Exercise aim:
From the entries below, copy every line that has the word "Locksmith".
--- Record extracts Enclosed Below ---
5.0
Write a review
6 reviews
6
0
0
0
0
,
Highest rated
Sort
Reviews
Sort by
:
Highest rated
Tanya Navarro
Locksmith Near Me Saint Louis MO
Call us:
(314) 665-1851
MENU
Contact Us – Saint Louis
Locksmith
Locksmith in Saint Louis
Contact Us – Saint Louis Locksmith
--- End of Enclosed Record extracts ---
--- Record extracts Enclosed Below ---
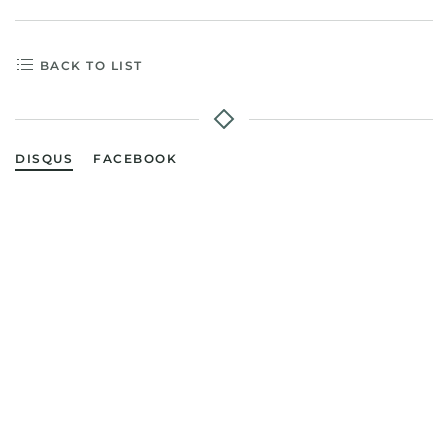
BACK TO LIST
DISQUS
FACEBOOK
--- End of Enclosed Record extracts ---
Task output:
Locksmith Near Me Saint Louis MO
Locksmith
Locksmith in Saint Louis
Contact Us – Saint Louis Locksmith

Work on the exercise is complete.